• **Задание A**
Почему, согласно воспоминаниям бабушки, строгое воспитание по части правил безопасности в её семье кажется пишущему просто замечательным?

• **Фрагмент текста**
****

О мире и о войне. Воспоминания моей бабушки - Элизабет Симпсон 2 стр.




   (Видимо, воспитание, связанное с правилами безопасности, в бабушкиной семье было на должном уровне – и я с полным правом могу сказать, что для меня это просто замечательно! В смысле – для моего наличия в этом мире…)



    Не знаю, как сейчас, а в 1927 году люди в Бахчисарае жили добрые, душевные, и вскоре вокруг плачущей русской девочки собралась целая толпа. Местные жители спрашивали друг у друга и у зареванного ребенка – в чем дело, а узнав, наперебой звали малышку к себе, ночевать.


    Но Лидочка упрямо стояла на своем, и требовала, чтоб ее отвели не домой к незнакомым людям, а прямиком в отделение милиции… И тут, на ее счастье (и, безусловно, на счастье окружающих), подошел настоящий милиционер. Девочка очень обстоятельно ему все рассказала – начиная от момента их приезда, и заканчивая перечислением всей местной родни, с указанием – кто где и  кем  работает… И только вот так, с милиционером  за ручку,  покинула общее собрание.

****

• **Задание B**
Перепишите строки списка в виде JSON-массива строк, где каждой строке списка соответствует одна строка массива, а пустые строки пропущены. Начните со строки, в которой есть «Connect with Us to the Future...», и закончите последней строкой списка; пометки об изображениях в ответ не включайте.

• **Исходный список**
****

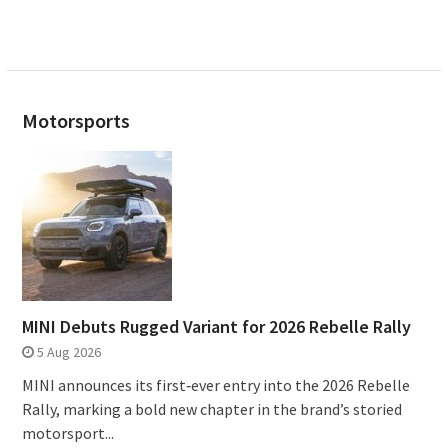
Motorsports
MINI Debuts Rugged Variant for 2026 Rebelle Rally
5 Aug 2026
MINI announces its first‑ever entry into the 2026 Rebelle
Rally, marking a bold new chapter in the brand’s storied
motorsport...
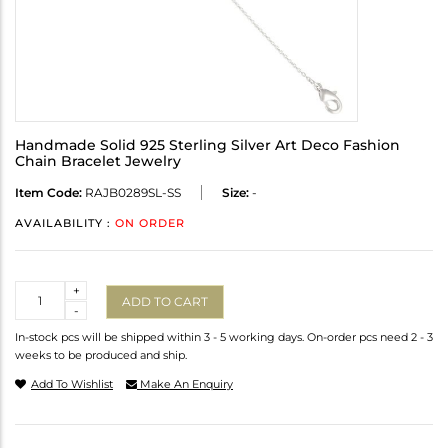
Handmade Solid 925 Sterling Silver Art Deco Fashion
Chain Bracelet Jewelry
Item Code:
RAJB0289SL-SS
Size:
-
AVAILABILITY :
ON ORDER
Quantity
+
ADD TO CART
-
In-stock pcs will be shipped within 3 - 5 working days. On-order pcs need 2 - 3
weeks to be produced and ship.
Add To Wishlist
Make An Enquiry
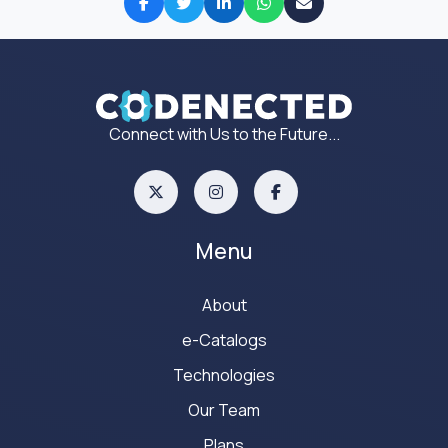
Connect with Us to the Future...
Menu
About
e-Catalogs
Technologies
Our Team
Plans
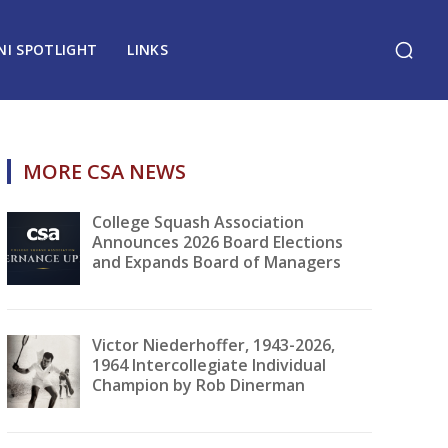
NI SPOTLIGHT
LINKS
MORE CSA NEWS
College Squash Association
Announces 2026 Board Elections
and Expands Board of Managers
Victor Niederhoffer, 1943-2026,
1964 Intercollegiate Individual
Champion by Rob Dinerman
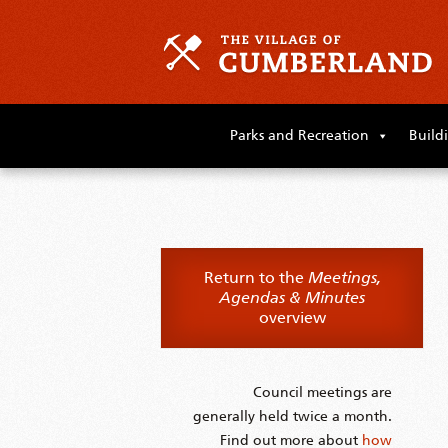
Skip
to
Parks and Recreation
Build
primary
content
Skip
to
supplementary
content
Return to the
Meetings,
Agendas & Minutes
overview
Council meetings are
generally held twice a month.
Find out more about
how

****

• **Ответ A**
От этого воспитания зависело само наличие в этом мире того, кто пишет эти строки.

• **Ответ B**
[
  "Connect with Us to the Future...",
  "Menu",
  "About",
  "e-Catalogs",
  "Technologies",
  "Our Team",
  "Plans",
  "NI SPOTLIGHT",
  "LINKS",
  "MORE CSA NEWS",
  "College Squash Association",
  "Announces 2026 Board Elections",
  "and Expands Board of Managers",
  "Victor Niederhoffer, 1943-2026,",
  "1964 Intercollegiate Individual",
  "Champion by Rob Dinerman",
  "Skip",
  "to",
  "Parks and Recreation",
  "Build",
  "primary",
  "content",
  "Skip",
  "to",
  "supplementary",
  "content",
  "Return to the",
  "Meetings,",
  "Agendas & Minutes",
  "overview",
  "Council meetings are",
  "generally held twice a month.",
  "Find out more about",
  "how"
]